Parlamentswahlen für März geplant
Neuer Präsident Kolumbiens hält Waffen für das stärkste Argument

Wenn Alvaro Uribe heute sein Amt als Staatschef Kolumbiens antritt, ist das mehr als der Übergang von einem Präsidenten zum anderen. Die Amtsübernahme markiert den Beginn einer neuen Ära in der Geschichte des Bürgerkriegslandes, denn der 49-jährige Uribe richtet die Politik Kolumbiens in fast allen Bereichen neu aus.

BOGOTA. Dabei scheut er nicht vor dem Bruch mit Tabus und Traditionen zurück. Das Kabinett ist ungewöhnlich besetzt, der Kongress soll drastisch verkleinert werden, und der am Boden liegenden Wirtschaft wird ein Austeritätsprogramm verordnet.

Uribes wichtigstes Projekt aber ist zugleich sein gewagtestes. Nach fast 40 Jahren Bürgerkrieg mit 200 000 Toten und vier Jahren fruchtloser Friedenspolitik setzt der neue Staatschef auf Härte gegenüber linksgerichteter Guerilla und ultrarechten Paramilitärs.

Vor allem dafür haben 53 % der Kolumbianer Uribe Ende Mai bereits in der ersten Runde der Präsidentschaftswahl ins Amt gehievt. Sie hatten genug von der Politik des Dialogs der Regierung von Andrés Pastrana, die dem Land nur einen verschärften Bürgerkrieg gebracht habe. Uribe hält im Konflikt mit Guerilla und Paramilitärs anders als Pastrana Waffen für die stärksten Argumente. Deshalb soll eine neue "Kriegssteuer" 1 Mrd. $ für den Kampf gegen die bewaffneten Gruppen in die Staatskasse spülen. Uribe will die Guerilla militärisch so schwächen, dass sie zu den Bedingungen der Regierung an den Verhandlungstisch zurückkehrt und dann mit ihnen unter Uno-Beteiligung reden.

Der Staat müsse die Autorität zurückgewinnen, lautet Uribes zentrale These, mit der er der Bevölkerung aus dem Herzen spricht. Doch an diesem Punkt liegt auch das größte Risiko. Niemand weiß, ob das Demonstrieren von Stärke nicht zu noch mehr Blutvergießen führt. Vor allem die linksgerichtete FARC, mit 18 000 Kämpfern größte Guerilla Lateinamerikas, wird Uribe das Leben schwer machen. Gestern erst tötete die FARC nach Angaben kolumbianischer Medien in der nördlichen Provinz Cordoba bis zu 40 Zivilisten.
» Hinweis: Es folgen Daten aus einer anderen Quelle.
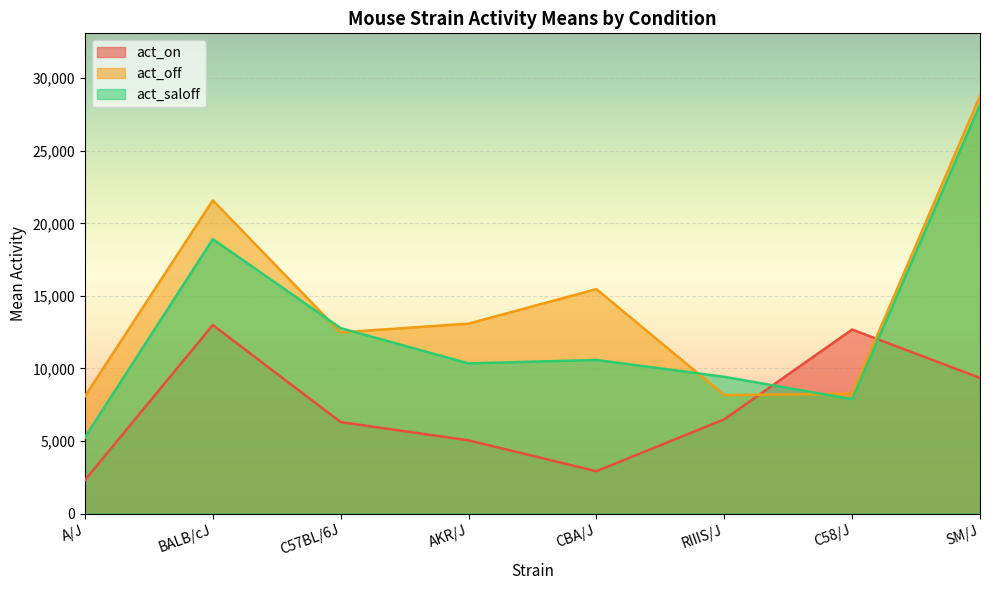

Where is the first local minimum for act_off?

C57BL/6J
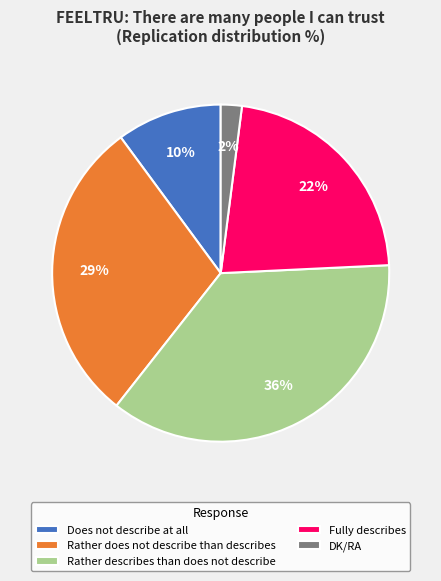

How many segments does this pie chart have?

5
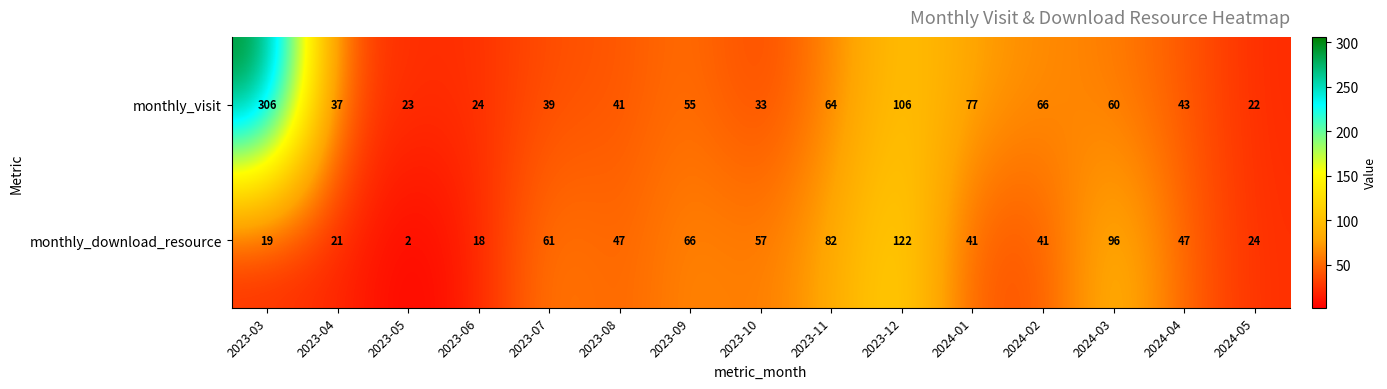

At which category is the sum across all series the highest?

2023-03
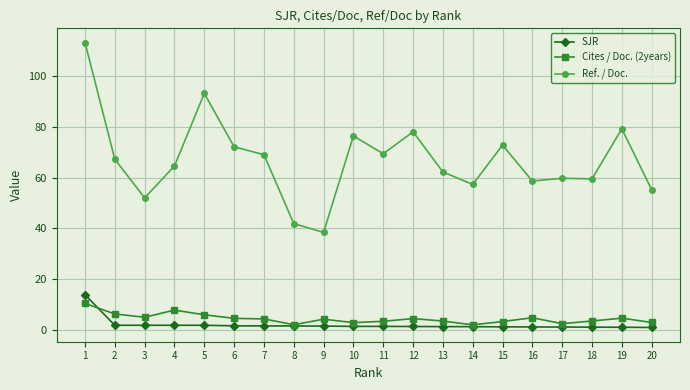

True or false: Ref. / Doc. has more than 0 interior local peaks.

True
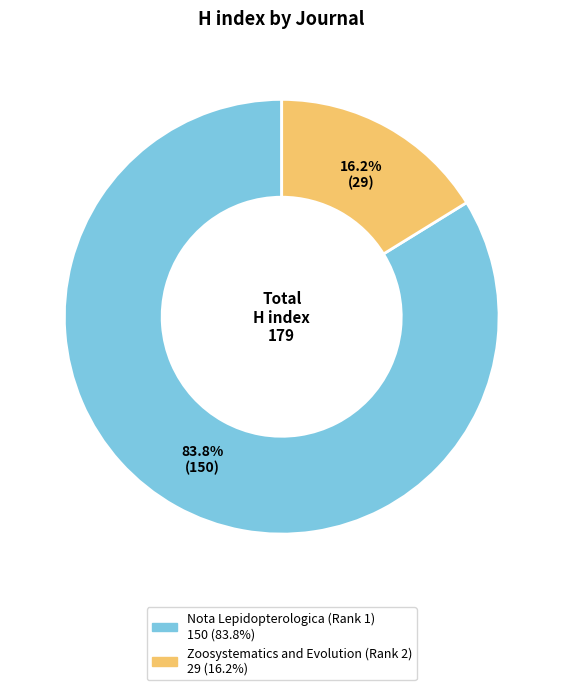

What is the ratio of the value at Zoosystematics and Evolution (Rank 2) to the value at Nota Lepidopterologica (Rank 1)?

0.2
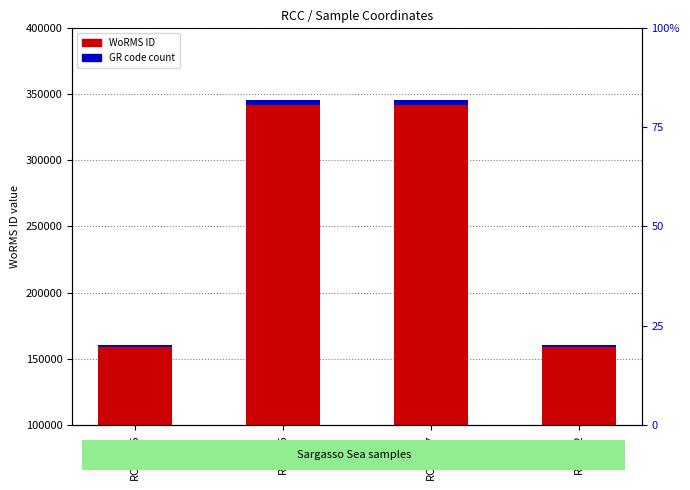

What is the approximate value of WoRMS ID at RCC752?

160572.0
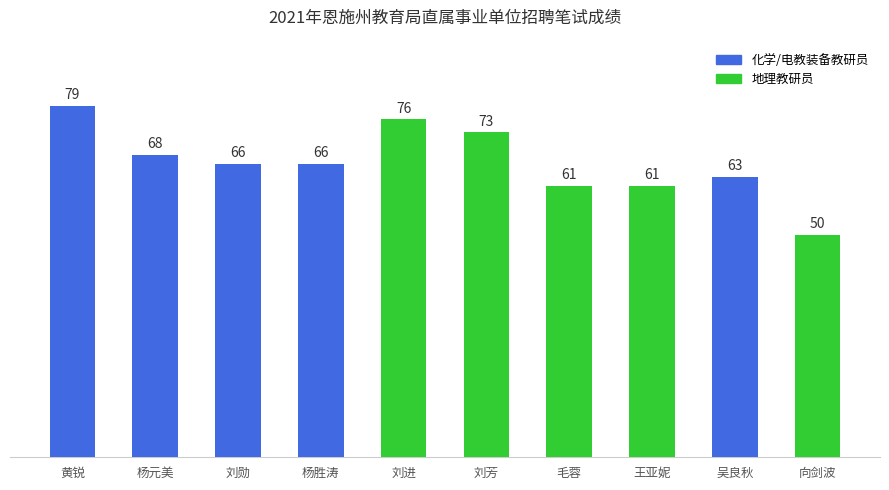

What is the greatest value displayed?

79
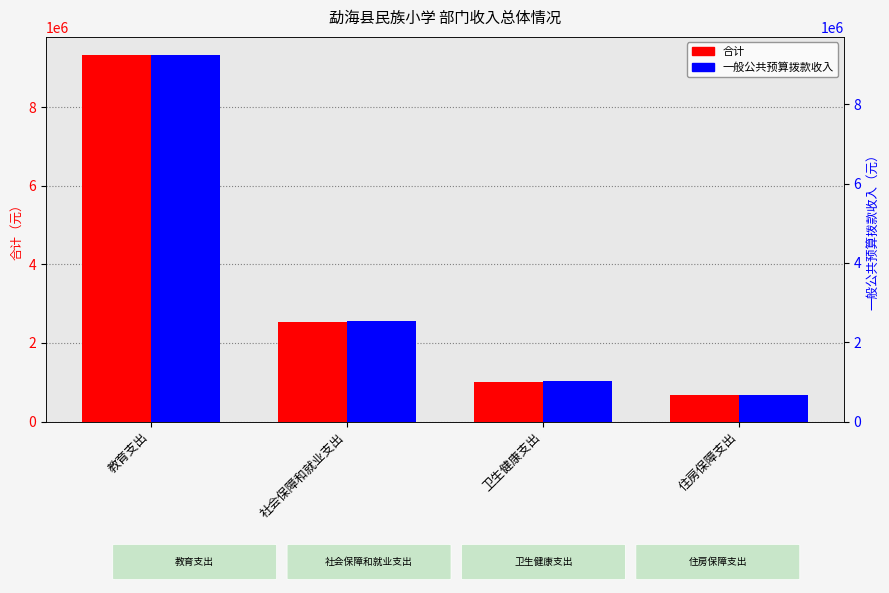

What is the average value of the 合计 series?

3383956.2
Vor der heutigen Vereidigung Uribes wurden in der Hauptstadt Bogotá 20 000 Polizisten und Soldaten zusammengezogen.

Kampf gegen schwere Wirtschaftskrise

Auf wirtschaftlichem Gebiet ist die Aufgabe des neuen Präsidenten kaum einfacher. Uribe muss dafür sorgen, dass sein Land nicht in den Sog der Krisenländer Brasilien, Uruguay und Argentinien gerät. Der Bürgerkrieg, die hohe Verschuldung und das Leistungsbilanzdefizit wegen des Verfalls der Kaffee- und Ölpreise haben Kolumbien ohnehin schon in die schwerste Wirtschaftskrise seiner Geschichte gestürzt. Die Investitionsquote ist eine der niedrigsten weltweit. 16,8 % der arbeitsfähigen Bevölkerung sind ohne Job, weitere 30 % unterbeschäftigt. Zwei von drei Kolumbianern leben in Armut.

Nicht zuletzt aus Spargründen will Uribe das weitgehend ineffiziente Parlament von 268 auf 150 Abgeordnete verkleinern und dabei Senat und Abgeordnetenkammer zu einer Kammer verschmelzen. Schon im März soll das neue Parlament gewählt werden. Damit legt sich Uribe mit den politischen Parteien und Eliten des Landes an. Senat und Abgeordnetenkammer werden in Kolumbien im wesentlichen von Klientelverbänden dominiert, die sich um regional einflussreiche Führungspersönlichkeiten gruppieren. Wie wenig Rücksicht Uribe auf Proporz, Pfründe und Gewohnheitsrecht nimmt, zeigt auch ein Blick auf seine Kabinettsliste: Sechs der 13 Ministerien werden von Frauen geführt, darunter die wichtigen Ressorts Verteidigung und Außen.